**BRANO:**
Ancora una volta si conferma ciò che il filosofo empirista
John Locke
aveva così ben espresso nella “Lettera sulla tolleranza” del 1689:
“Si
comprende allora di che cosa sia capace il fanatismo religioso unito
alla volontà di dominio e quanto facilmente il pretesto della religione
e della salvezza delle anime possa mascherare cupidigia ed
ambizione”
.
A fondamento del discorso di Locke nella “Lettera” vi era la netta
separazione tra lo Stato e la Chiesa, cioè la distinzione tra le
competenze dell’autorità civile e di quella religiosa, distinzione che
fu di enorme portata storica. Pertanto lo Stato può intervenire per
imporre leggi e sanzioni, ma non per imporre articoli di fede o dogmi
o forme di culto. Anche il rapporto tra le varie Chiese deve ispirarsi al
dovere della tolleranza. Nessuna di esse può infatti vantare alcun
diritto sulle altre, giacché “ogni chiesa è ortodossa per se stessa, ed
erronea o eretica per le altre”. Un conflitto potrebbe sorgere solo se
non si rispettano i limiti delle proprie competenze da una parte o
dall’altra. Questo è purtroppo quanto accade, secondo Locke, nel caso
dei cattolici, i quali, proprio per questo, vanno esclusi dal campo di
chi può beneficiare della tolleranza del sovrano. Infatti la
sottomissione dei cattolici al Papa è un vero e proprio passaggio ad un
sovrano straniero e questo non può essere tollerato, nella misura in
cui, del resto, sono essi – i cattolici – che si rifiutano, dice Locke, di
rispettare gli altri.

**ELENCO FORNITO:**
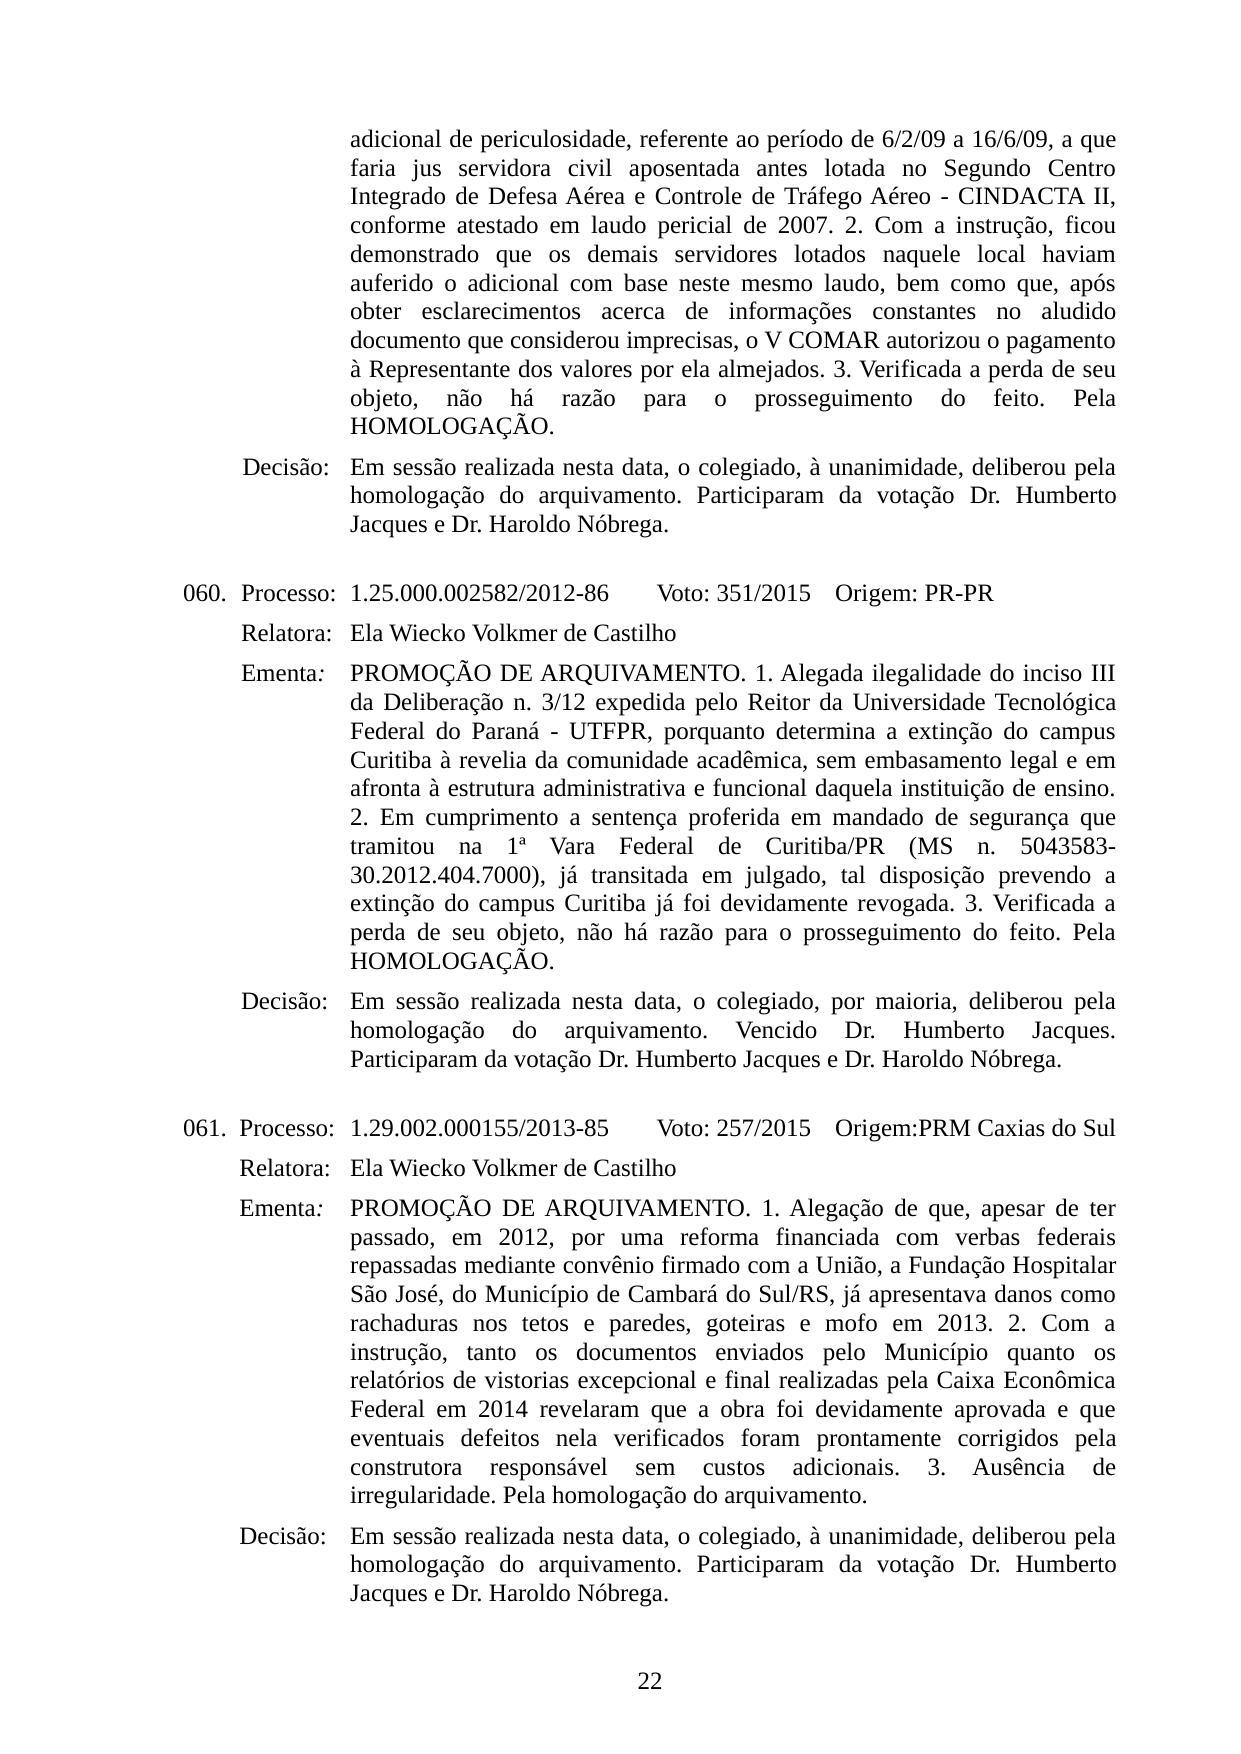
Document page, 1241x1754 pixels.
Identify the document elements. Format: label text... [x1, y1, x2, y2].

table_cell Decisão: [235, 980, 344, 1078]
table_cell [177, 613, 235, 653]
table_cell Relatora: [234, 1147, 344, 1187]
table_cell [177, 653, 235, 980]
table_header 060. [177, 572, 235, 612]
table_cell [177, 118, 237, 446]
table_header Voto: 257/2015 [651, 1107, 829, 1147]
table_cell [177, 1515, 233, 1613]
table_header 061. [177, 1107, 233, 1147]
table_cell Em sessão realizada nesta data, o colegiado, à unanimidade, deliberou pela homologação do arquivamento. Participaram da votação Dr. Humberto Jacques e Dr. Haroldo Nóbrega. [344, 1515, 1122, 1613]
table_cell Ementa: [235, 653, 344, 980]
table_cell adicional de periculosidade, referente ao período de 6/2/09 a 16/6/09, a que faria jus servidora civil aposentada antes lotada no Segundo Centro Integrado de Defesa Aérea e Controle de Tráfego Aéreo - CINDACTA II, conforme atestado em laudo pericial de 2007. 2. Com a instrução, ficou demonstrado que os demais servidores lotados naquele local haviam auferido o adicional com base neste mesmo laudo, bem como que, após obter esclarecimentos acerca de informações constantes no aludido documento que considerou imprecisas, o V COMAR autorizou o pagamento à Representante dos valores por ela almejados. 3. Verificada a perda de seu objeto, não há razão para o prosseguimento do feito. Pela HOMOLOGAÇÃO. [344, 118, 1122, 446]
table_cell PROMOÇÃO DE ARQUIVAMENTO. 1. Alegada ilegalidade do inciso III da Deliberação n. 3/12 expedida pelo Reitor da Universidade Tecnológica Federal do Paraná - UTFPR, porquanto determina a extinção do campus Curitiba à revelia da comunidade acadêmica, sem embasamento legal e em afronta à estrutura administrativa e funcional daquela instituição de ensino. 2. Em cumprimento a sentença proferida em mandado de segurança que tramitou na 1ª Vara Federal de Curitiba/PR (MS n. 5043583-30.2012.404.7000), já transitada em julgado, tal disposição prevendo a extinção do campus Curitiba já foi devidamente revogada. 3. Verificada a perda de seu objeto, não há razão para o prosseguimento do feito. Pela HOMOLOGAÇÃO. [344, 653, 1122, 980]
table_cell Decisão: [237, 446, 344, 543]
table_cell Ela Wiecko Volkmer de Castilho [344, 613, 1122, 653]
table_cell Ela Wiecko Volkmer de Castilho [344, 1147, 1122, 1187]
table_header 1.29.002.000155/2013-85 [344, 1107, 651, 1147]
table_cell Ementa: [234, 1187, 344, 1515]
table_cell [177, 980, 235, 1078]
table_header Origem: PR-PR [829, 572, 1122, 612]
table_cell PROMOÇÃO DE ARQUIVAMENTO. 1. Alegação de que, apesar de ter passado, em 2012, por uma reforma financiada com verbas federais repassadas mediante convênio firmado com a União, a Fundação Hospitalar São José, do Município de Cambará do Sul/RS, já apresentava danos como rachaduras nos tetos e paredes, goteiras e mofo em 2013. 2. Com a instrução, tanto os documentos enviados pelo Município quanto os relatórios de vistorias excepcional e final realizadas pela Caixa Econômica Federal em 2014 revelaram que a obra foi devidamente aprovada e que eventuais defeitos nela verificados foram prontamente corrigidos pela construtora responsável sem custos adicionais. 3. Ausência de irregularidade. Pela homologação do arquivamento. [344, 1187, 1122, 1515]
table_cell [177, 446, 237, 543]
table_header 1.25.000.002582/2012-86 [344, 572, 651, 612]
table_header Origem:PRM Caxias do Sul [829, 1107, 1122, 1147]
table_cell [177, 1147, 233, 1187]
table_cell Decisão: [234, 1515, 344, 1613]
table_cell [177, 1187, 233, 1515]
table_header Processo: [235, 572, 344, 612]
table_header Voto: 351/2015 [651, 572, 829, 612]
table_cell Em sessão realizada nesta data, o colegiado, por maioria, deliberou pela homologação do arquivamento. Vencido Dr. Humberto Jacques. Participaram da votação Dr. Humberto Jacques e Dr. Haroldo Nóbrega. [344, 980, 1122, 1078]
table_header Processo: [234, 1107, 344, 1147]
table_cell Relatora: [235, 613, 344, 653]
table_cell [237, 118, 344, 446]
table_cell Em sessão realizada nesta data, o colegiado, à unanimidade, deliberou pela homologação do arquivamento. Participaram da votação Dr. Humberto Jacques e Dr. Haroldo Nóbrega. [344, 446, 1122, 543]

* * *

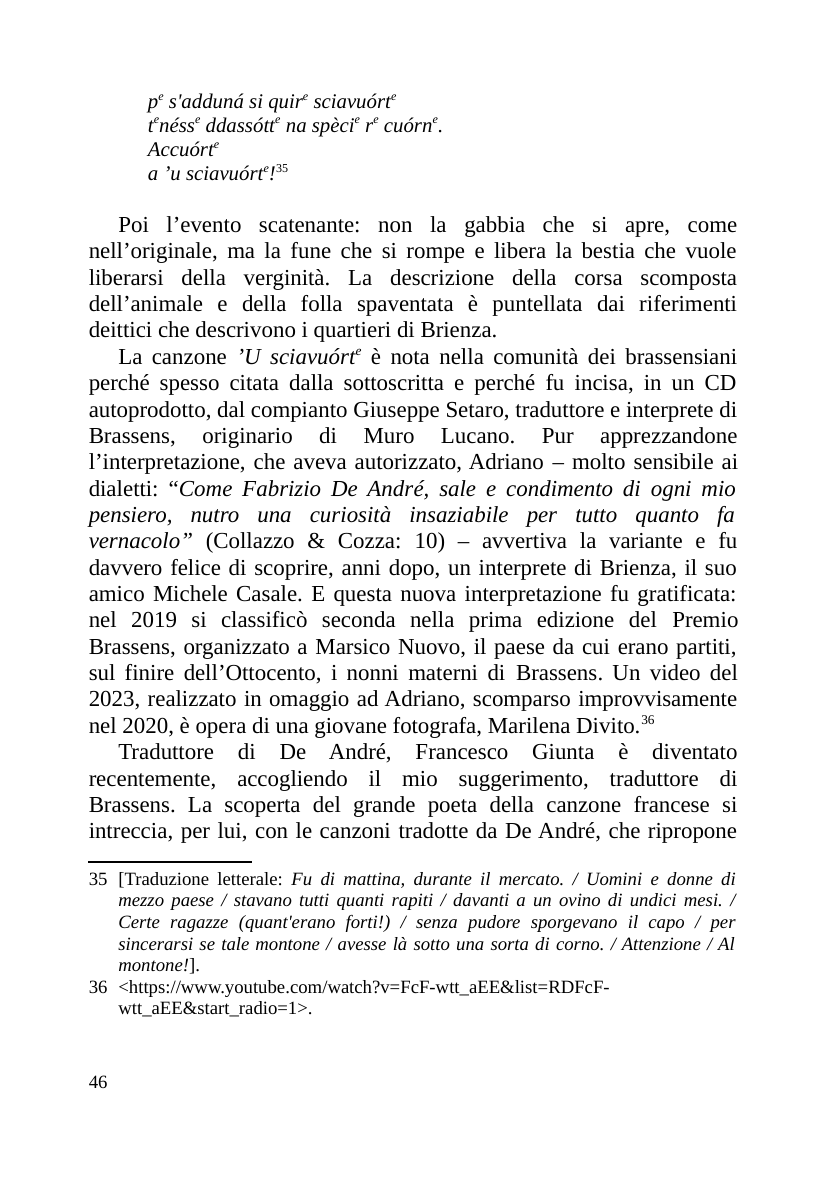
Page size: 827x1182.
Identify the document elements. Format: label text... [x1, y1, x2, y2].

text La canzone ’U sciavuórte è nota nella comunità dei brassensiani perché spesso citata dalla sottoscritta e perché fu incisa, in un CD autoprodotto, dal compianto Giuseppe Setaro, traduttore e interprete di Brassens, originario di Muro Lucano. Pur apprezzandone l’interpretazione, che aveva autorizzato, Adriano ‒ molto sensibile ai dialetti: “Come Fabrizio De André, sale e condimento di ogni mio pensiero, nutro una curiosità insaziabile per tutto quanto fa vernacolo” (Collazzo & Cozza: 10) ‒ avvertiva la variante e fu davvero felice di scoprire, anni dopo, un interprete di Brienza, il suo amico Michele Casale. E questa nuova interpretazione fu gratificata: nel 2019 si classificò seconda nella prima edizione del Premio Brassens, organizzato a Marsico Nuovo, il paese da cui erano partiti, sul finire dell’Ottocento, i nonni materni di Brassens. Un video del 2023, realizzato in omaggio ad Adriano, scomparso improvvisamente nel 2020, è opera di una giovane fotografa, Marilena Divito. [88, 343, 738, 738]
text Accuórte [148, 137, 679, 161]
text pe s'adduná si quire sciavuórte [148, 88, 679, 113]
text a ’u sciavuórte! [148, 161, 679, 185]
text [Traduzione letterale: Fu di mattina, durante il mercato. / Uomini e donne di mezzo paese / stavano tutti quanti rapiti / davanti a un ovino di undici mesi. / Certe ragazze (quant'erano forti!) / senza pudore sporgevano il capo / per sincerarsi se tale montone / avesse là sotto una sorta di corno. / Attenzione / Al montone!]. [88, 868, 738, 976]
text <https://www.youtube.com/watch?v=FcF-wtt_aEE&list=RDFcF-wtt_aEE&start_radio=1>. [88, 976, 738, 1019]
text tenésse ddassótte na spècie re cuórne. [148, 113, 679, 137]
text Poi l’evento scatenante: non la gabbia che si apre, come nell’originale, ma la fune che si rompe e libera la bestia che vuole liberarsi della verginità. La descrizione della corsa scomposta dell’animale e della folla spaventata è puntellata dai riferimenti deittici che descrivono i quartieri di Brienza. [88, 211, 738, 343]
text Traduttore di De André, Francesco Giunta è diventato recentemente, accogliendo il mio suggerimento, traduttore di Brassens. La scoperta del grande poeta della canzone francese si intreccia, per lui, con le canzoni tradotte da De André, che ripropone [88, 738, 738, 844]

**CONSEGNA 1:** Nel brano su Locke e la tolleranza, che cosa può imporre lo Stato e che cosa invece non può imporre?
**CONSEGNA 2:** Prosegui il brano su Locke e la tolleranza dopo la sua ultima frase.
L'elenco costituisce un materiale a sé, distinto dal brano.

**RISPOSTA 1:** Lo Stato può imporre leggi e sanzioni, ma non articoli di fede, dogmi o forme di culto.

**RISPOSTA 2:**
Questo era il ragionamento di Locke più di trecento anni fa. A parte
qualche dettaglio ovviamente legato al contesto storico-sociale in cui
viveva il filosofo, dobbiamo constatare che nella sostanza la
situazione non è molto cambiata nell’Italia del 21° secolo.
Pur non escludendo, in quanto umanisti, alcun essere umano - e
quindi neanche i cattolici - dal campo di chi può beneficiare della
tolleranza, come invece proponeva Locke, vediamo confermare, dopo
l’ultima nota della CEI, un atteggiamento alquanto arrogante e poco
rispettoso da parte della Chiesa cattolica.
All’inizio della nota si legge: “
L’ampio dibattito che si è aperto
intorno ai temi fondamentali della vita e della famiglia ci chiama in
causa come custodi di una verità e di una sapienza che traggono la
loro origine dal Vangelo e che continuano a produrre frutti preziosi
di amore, di fedeltà e di servizio agli altri, come testimoniano ogni
giorno tante famiglie”.
Leggendo il Vangelo non appare così evidente che la Chiesa, nella
sua storia millenaria, si sia ben distinta in questo compito di custode
di quella verità e di quella sapienza che deriverebbero dal testo
evangelico, in cui si parla di pace, di fratellanza, di tolleranza, di
comprensione e di perdono. Quante guerre ha benedetto la Chiesa
nella sua storia? Quante vite sono bruciate sul rogo dell’intolleranza
inquisitoria?
E ancora: Dove sono questi frutti preziosi di amore testimoniati dalle
famiglie, se proprio all’interno delle mura domestiche si consumano
la maggior parte degli omicidi e delle violenze?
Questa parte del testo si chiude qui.